God has no grandchildren; just as we are children, our children are God’s children. Therefore, parents are caretakers (Gen.2:15). We are given a great gift, and entrusted with the ‘training up a child in the way he should go; [so] even when he is old he will not depart from it’ (Proverbs 22:6). .
Parenting is a gift. There can be no pedestal for us or for them. There can only be protest and petition. Protest for them against the disorder of the world [ii]; prayer for them, as they walk with God against it and all that sets out to destroy them.

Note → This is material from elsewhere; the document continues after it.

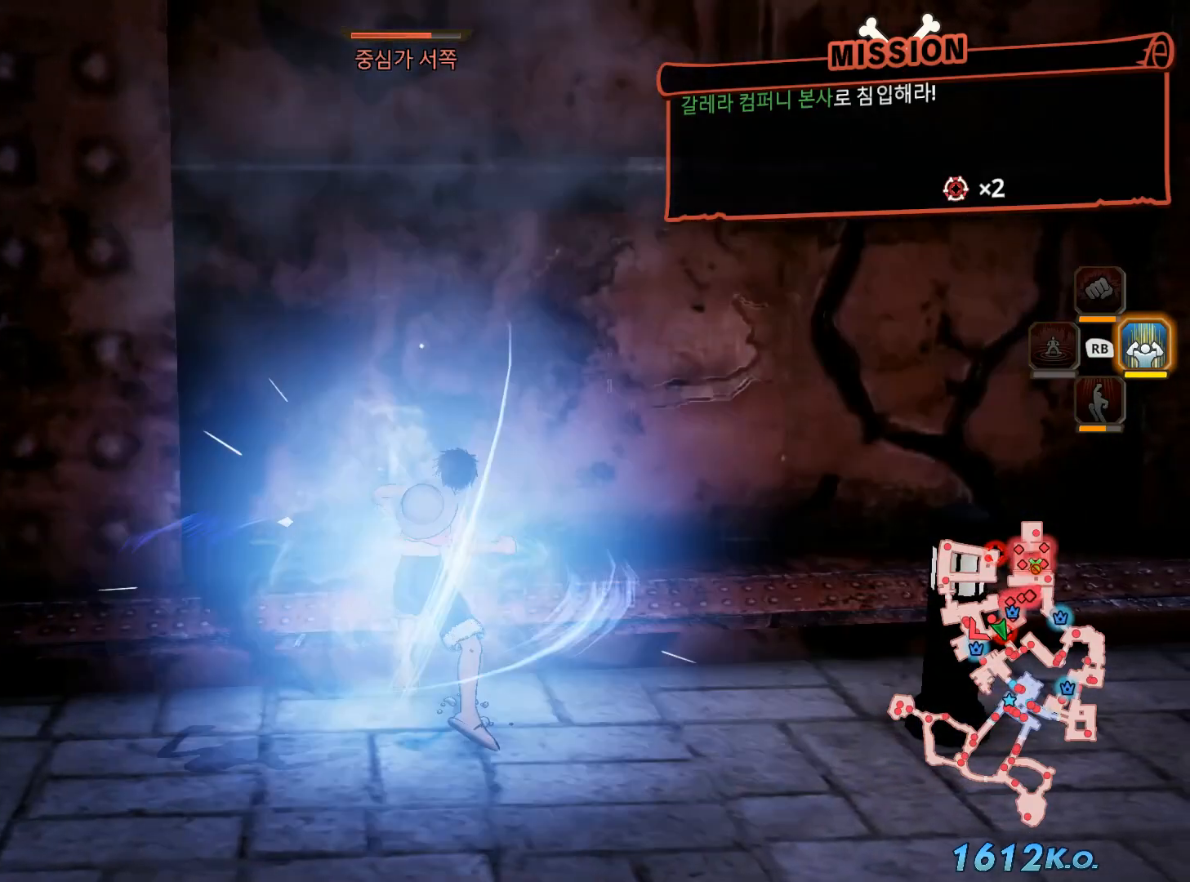
{"dt_ms": 500, "buttons": ["Y"], "left_stick": "center", "right_stick": "center", "events": [[133, "left_stick", "center"]]}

Ultimately, parenting is receiving what God has to teach us. Learning what God has done for us. Learning from what God does and will have us do, then doing our best to walk in that; to help pick up the pieces of our children’s poor decisions, when they make them; to pray like breathing [iii], to ‘love justice, love mercy, [and together], walk humbly with our God’ (Micah 6:8).
References & Notes:
Barth, K. 1960. Church Dogmatics III/2 Hendrickson Publishers
 ‘With the creation of woman God expected man to confirm and maintain his true humanity by the exclusion of every other possibility [of a partner].’ (Karl Barth CD. 3:1, 1958 p.294) ; ‘Every supposed humanity which is not radically and from the very first fellow-humanity is inhumanity’ (CD. 3:2, p.228)
[i] As are the terms given to this breach by Karl Barth & Dietrich Bonhoeffer
[ii] I’m adopting Karl Barth’s phrase: ‘Prayer is a revolt against the disorder of the world’ from CD Fragments IV:4
[ii] because to pray is to act. Prayer is action. Prayer is not stoic detachment.